Un sei che si raddrizza consacrandosi in un nove, vicini come nella pagella, il primo quadrimestre a fianco al secondo.
Che è quasi la perfezione, ma quella attiene agli dei, non certo a noi: Vasco Rossi ne fa 69 proprio oggi. Lui, il più sottosopra di tutti che s’è raddrizzato restando in bilico, proprio come un nove, che dondola sempre e non è mica stabile. Me l’ha detto Facebook, perché non me lo ricordavo affatto.
Però avevo la bacheca piena di auguri a Vasco Rossi e sono andato a guardare: 7 febbraio 1952. Allora ho aperto pure la calcolatrice: 2021 – 1952 = 69.
Oh, 69! Che fai, si presta troppo, non butti già qualcosa sui sessantanove di Vasco Rossi?
La prurigine c’entra solo per tenere il titolo, sia inteso, però se per quelli normali si “celebrano” le cifre tonde, bisognerebbe istituire una regola secondo cui delle rockstar andrebbero celebrati i 69. Per quelle che ci arrivano.
Vasco ci è arrivato; sparando a gas aperto finchè ha voluto e poi imparando, e forse anche insegnandoci, che pure l’uso dei freni può dare immense scariche di adrenalina. Aprire a tutta, frenare tardi, ma pinzando forte. Che poi è la vera Vita Spericolata che lui cantava e a cui, alla fine, abbiamo ambito tutti. Altrimenti sarebbe devastazione e basta e a 69 non ci arrivi nemmeno a tre cilindri.
Già, i motori. I motori c’entrano sempre. Anche solo come metafora, ma per Vasco Rossi ci sono entrati pure per davvero. Perché ha conquistato un autodromo senza essere Nuvolari, Senna o Hamilton. E perché è stato campione del mondo in moto all’inizio del millennio come proprietario di un Team che schierava quattro Aprilia tra la 125 e la 250. Pure Valentino Rossi recentemente ha detto di “essere orgoglioso di essere il secondo Rossi”, anche se è uno che ha sempre e solo voluto essere primo. E poi c’è Modena, che gli ha dato i natali, e quelle colline condivise con la tradizione più radicata di motori e motorsport.

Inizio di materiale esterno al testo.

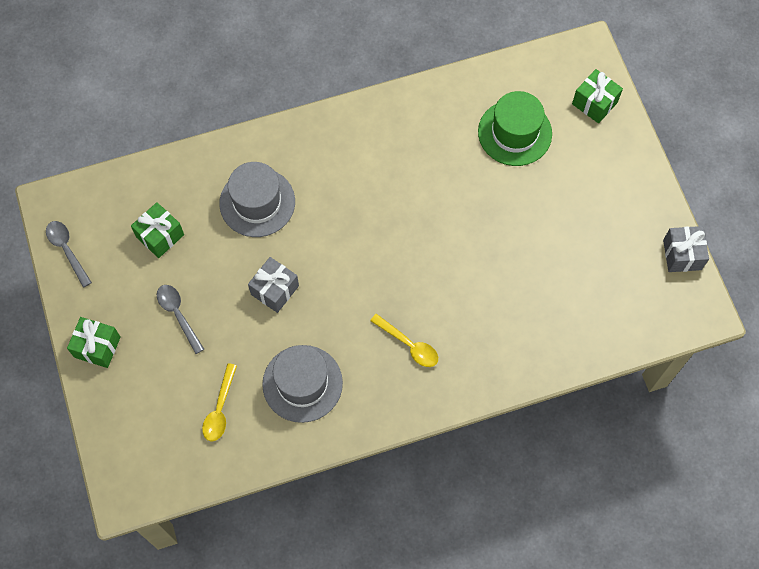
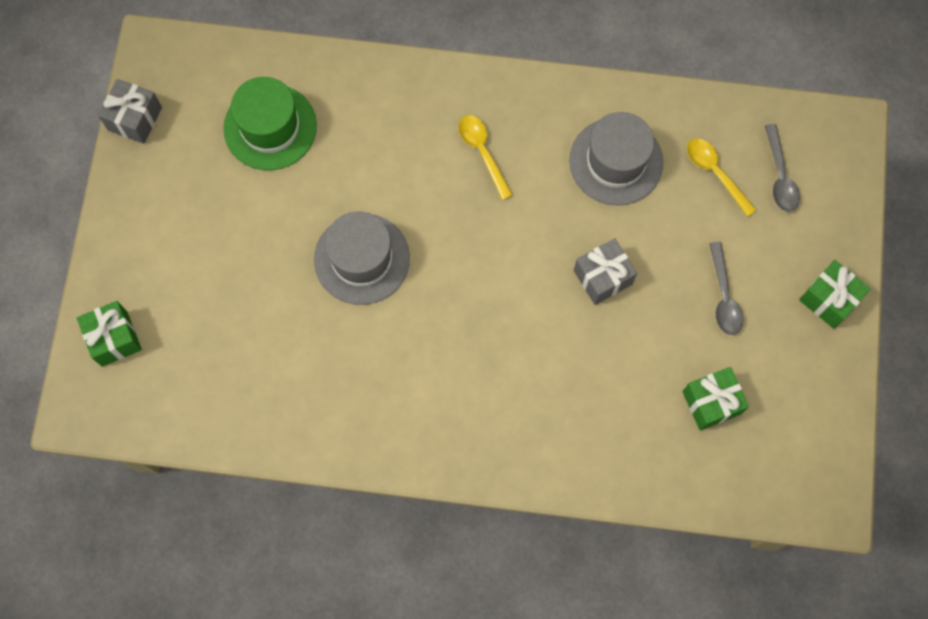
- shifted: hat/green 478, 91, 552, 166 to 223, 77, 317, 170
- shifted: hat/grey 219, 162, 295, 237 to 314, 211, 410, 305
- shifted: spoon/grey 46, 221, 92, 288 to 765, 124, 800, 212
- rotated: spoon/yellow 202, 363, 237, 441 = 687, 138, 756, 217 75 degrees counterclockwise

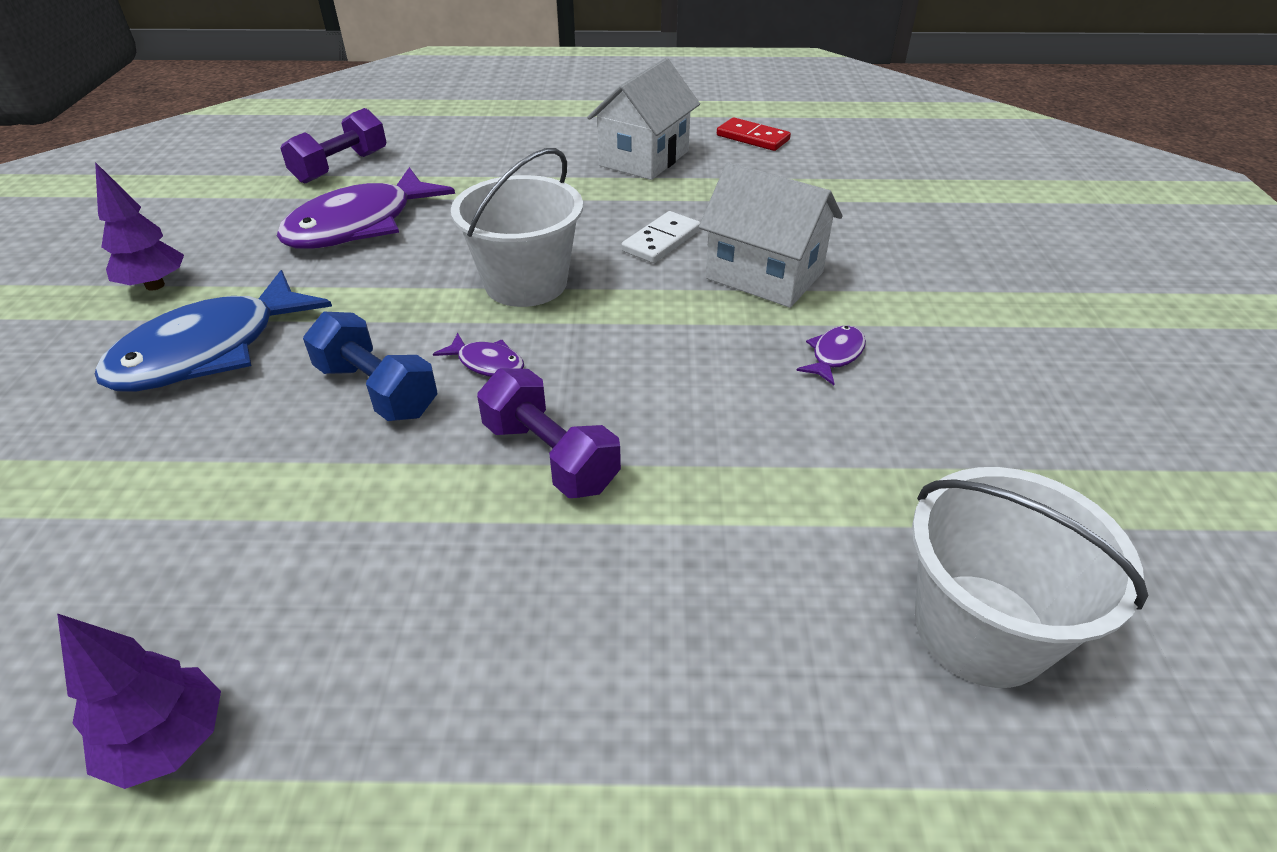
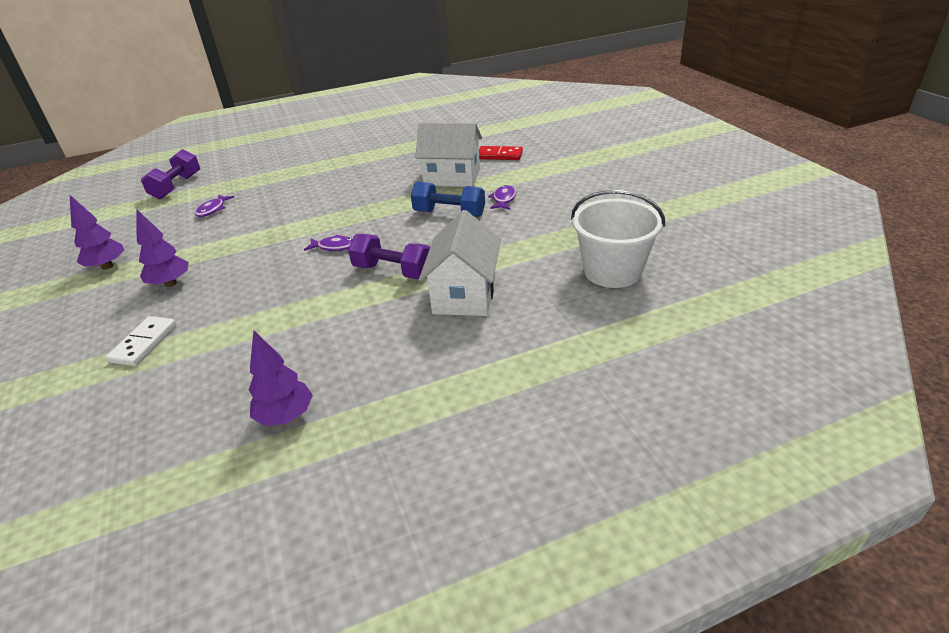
- shifted: house/white 587, 58, 700, 180 to 419, 210, 501, 316
- shifted: domino/red 717, 117, 791, 151 to 479, 146, 523, 160
- gone: bucket/white 451, 148, 583, 307
- scaled: fish/purple 277, 167, 455, 249 = 195, 195, 234, 217 x0.43
- shifted: domino/white 621, 211, 700, 263 to 106, 316, 176, 366
- swapped: fish/blue 95, 270, 332, 392 to tree/purple 136, 209, 189, 287
- shifted: dumbbell/blue 303, 312, 437, 421 to 411, 182, 485, 217

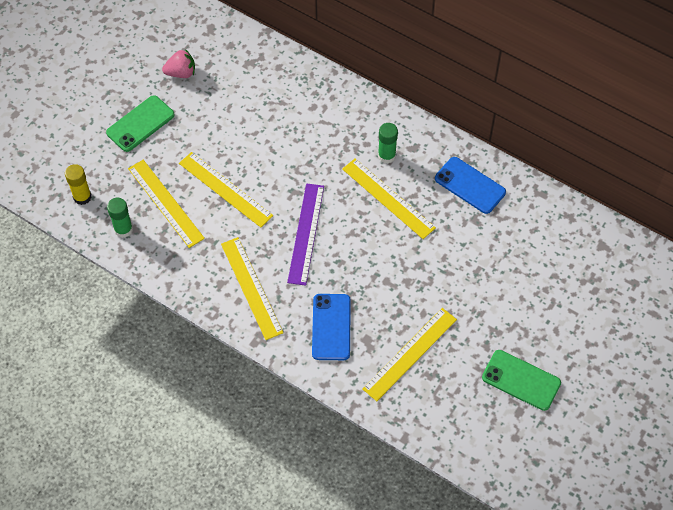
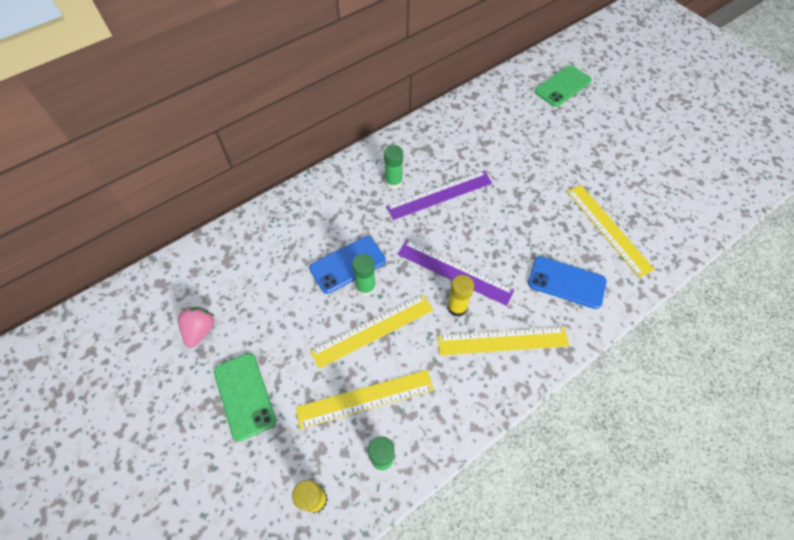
- shifted: phone/blue 435, 157, 506, 214 to 309, 236, 386, 294
- repainted: ruler/yellow 342, 158, 436, 239 to ruler/purple 386, 171, 492, 220
- shifted: phone/green 482, 350, 561, 411 to 535, 65, 592, 107
- new: glue stick/green 352, 254, 376, 296
- new: glue stick/yellow 447, 275, 474, 317

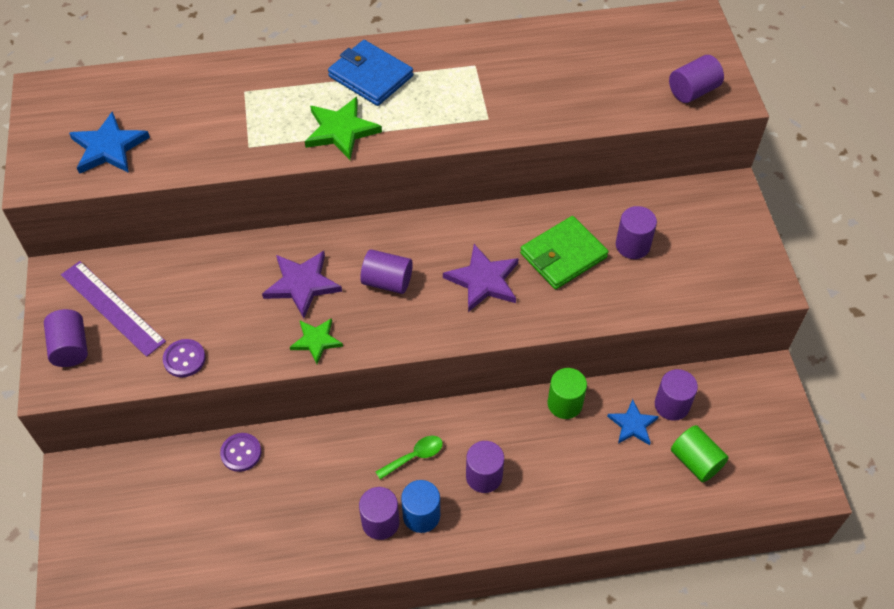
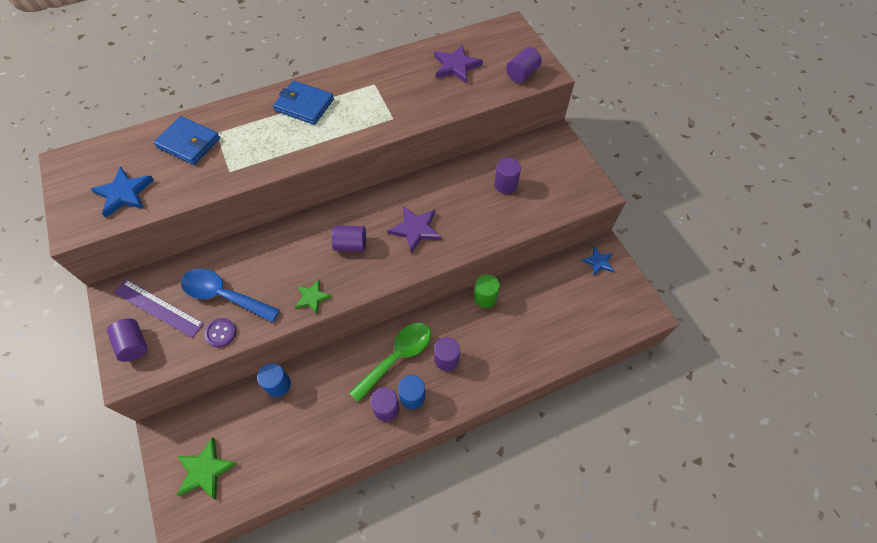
- shifted: star/green 305, 97, 382, 160 to 177, 437, 238, 500
- gone: wallet/green 520, 216, 609, 289
- shifted: star/purple 262, 251, 342, 318 to 434, 44, 483, 84
- gone: cylinder/purple 655, 369, 698, 421
- shifted: star/blue 607, 399, 659, 445 to 582, 247, 614, 275
- gone: cylinder/green 671, 425, 729, 482
- swapped: button/purple 220, 433, 261, 472 to cylinder/blue 257, 363, 291, 397
- scaled: spoon/green 376, 436, 443, 480 = 349, 323, 431, 403 x2.02
- new: wallet/blue 153, 116, 220, 165
- new: spoon/blue 181, 268, 280, 323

La staccata più bella, quella che ha cambiato la sua storia e la storia del rock in Italia, Vasco Rossi l’ha fatta proprio in un autodromo. Era giugno o giù di lì ed era il 1998, a Imola. Una celebrazione di massa in un concerto che è diventato un doppio disco grandioso, tra i prati e l’asfalto di un luogo che quattro anni prima aveva visto morire Senna. Ci sono posti fatti per ospitare la storia, qualunque storia, e Imola è uno di quelli. Vasco Rossi quel luogo l’aveva scelto proprio per pinzare fortissimo, alzare il posteriore in una delirante decelerazione scomposta, entrare i curva insieme a più di centomila persone e riaprire poi il gas nel rettilineo della maturità. Chiunque ha amato Vasco è ben consapevole che in quella violentissima staccata di Imola ha perso la targa senza andarsela più a ricercare. Quale? Quella di maledetto. Non serviva più e non faceva neanche bene. Quel giorno del 1998 ho capito il senso della frase, troppo spesso ostentata con espressioni da ebete, “Io c’ero”.
Un anno prima, nel 1997, la sua vita ci si era incrociata pure in maniera più concreta con i motori. Aveva fornito i fondi necessari, infatti, per la World Wide Race, meglio nota come Vasco Rossi Racing, con un team nel mondiale 125 e Ivan Goi come pilota. Le moto erano le mitiche Aprilia e Vasco ha sempre raccontato che per un attimo, in quell’anno, s’era pure sfiorata la possibilità che in sella ci salisse un certo Valentino Rossi. Poi sappiamo tutti come è andata. Poco dopo raddoppiò gli sforzi, sbarcando pure in 250, ma è da Campione del Mondo che ha lasciato il giro delle corse: con Roberto Locatelli, nel 2000. L’anno successivo il team fu ceduto. Fine della storia a cima raggiunta: senza parabole discendenti, come una rockstar. Una rockstar che adesso la moto se la gode per qualche passeggiata con il figlio. L’ultima messa in garage è una Yamaha, come vi avevamo già raccontato qui, quando l’ha usata come palcoscenico per mandare a cagare i negazionisti del Covid19.
Il Covid, quello che non gli sta negando di provare a organizzare il ritorno a Imola, una celebrazione da regalarsi e regalarci in occasione dei 70, 23 anni dopo la prima volta. Non sarà facile, probabilmente non sarà nemmeno possibile, visto come stanno andando le cose. Ma forse, come direbbe lui, “Va bene così, senza parole”.